Her main challenger, left winger Moon Jae-in, has pledged unconditional talks with the North and aid.
During his 17-year rule, Kim Jong-il took $450mn worth of government and private-sector aid from South Korea under the South’s Sunshine Policy, aimed at buying peace on the peninsula.
But while taking the aid, the North pushed ahead with developing nuclear weapons and missile programmes.
“However things work out, it tends to be the North that sets the agenda,” said Yang Moo-jin of the University of North Korean Studies in the South Korean capital, 30km from the frontier separating the prosperous South from the North, whose economy is just one-fortieth the size of the South’s.
Even so, thanks to Kim’s “military first” policies aimed at building a strong state that the US would have to reckon with, its armed forces are more than a million strong and could soon be brandishing deployable nuclear weapons.
The North’s armed forces shelled a South Korean island in 2010 after Lee, a conservative, cut off aid, and they were also blamed for sinking a South Korean warship in the same year with the loss of 46 lives, something the North denied.
“The Sunshine Policy was supposed to allow us to take charge of the Korean peninsula’s future when the Cold War ended,” said Paik Hak-soon of the Sejong Institute, a Seoul-based think-tank. “Then Lee came in and the threat of war became very real.”
Kim Jong-un initially appeared to be a very different proposition from his austere father. He speaks in public, something Kim Jong-il rarely if ever did, he is often pictured smiling, joking and accompanied by his young wife.
His policies, however, mirror his father’s. The official ideology of economic, military and political self-reliance remains in place, backed up by the armed forces and what Kim Jong-il termed the “philosophy of the barrel of a gun”.
In April, North Korea tore up a food-aid deal with the US when it launched a long-range rocket which critics say is designed to test technology that could be used to design a missile to carry a nuclear warhead.
Already heavily sanctioned as a result of 2006 and 2009 nuclear weapons tests, the North is barred from developing missile and nuclear technology by UN resolutions. This month, it said it would launch another rocket some time in December carrying a weather satellite.

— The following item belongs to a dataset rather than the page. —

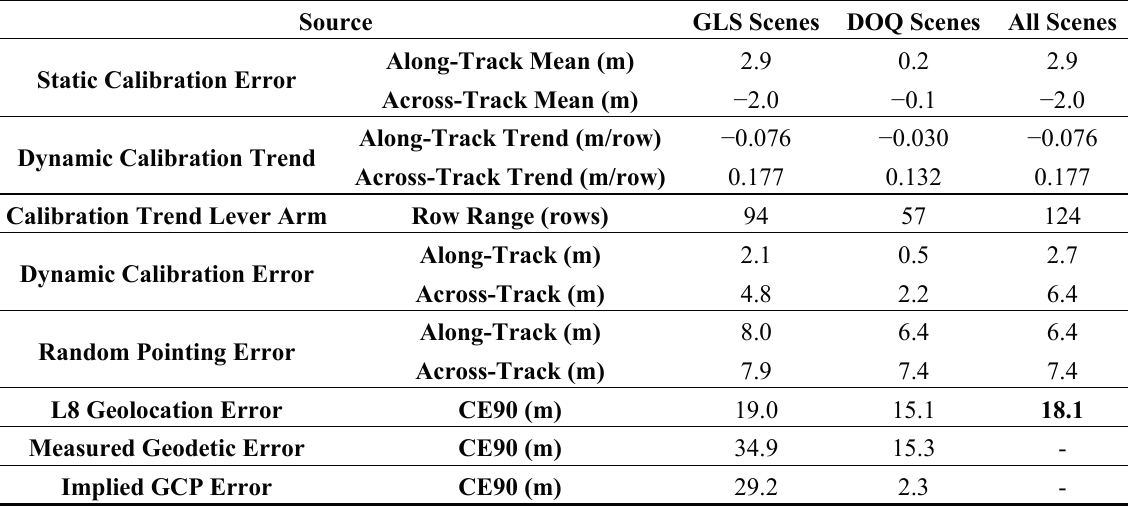
Table 3. Landsat 8 global geolocation accuracy performance estimate. The final estimate is highlighted in bold in the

The planned launch has drawn condemnation from the US, South Korea and Japan and “deep concern” from China, the North’s one major backer.
At the same time, satellite images appear to show the North is building a light water reactor and working on uranium enrichment, according to the International Atomic Energy Agency, which could allow it to expand its nuclear arsenal.
Such actions will test South Korea’s next president and the North will look to exploit inconsistencies in policy.
Lee threatened strikes commensurate with “provocations” after the island shelling, which is believed to have discouraged further attacks. Park has not stated what the response would be in the event of hostile policies and weapons development.
“There need to be measures to spell out consequences ... but I don’t see them,” Yang said of Park’s policies.
If Park does come to power, she will have to negotiate with the grandson of Kim Il Sung, the first ruler of North Korea who ordered several assassination attempts on her father, one of which resulted in her mother’s death.
Moon was a top aide to former President Roh Moo-hyun who believed in engagement with the North. The prospect of unconditional aid under Moon means he is likely to appeal to the North more than Park.
She has angered the North with demands that Pyongyang drops its nuclear programme and missile tests and the North’s media has labelled her a “fascist”.
Unlike previous presidential campaigns, North Korea has not featured as a big issue, with Park and Moon focusing their attention on the economy.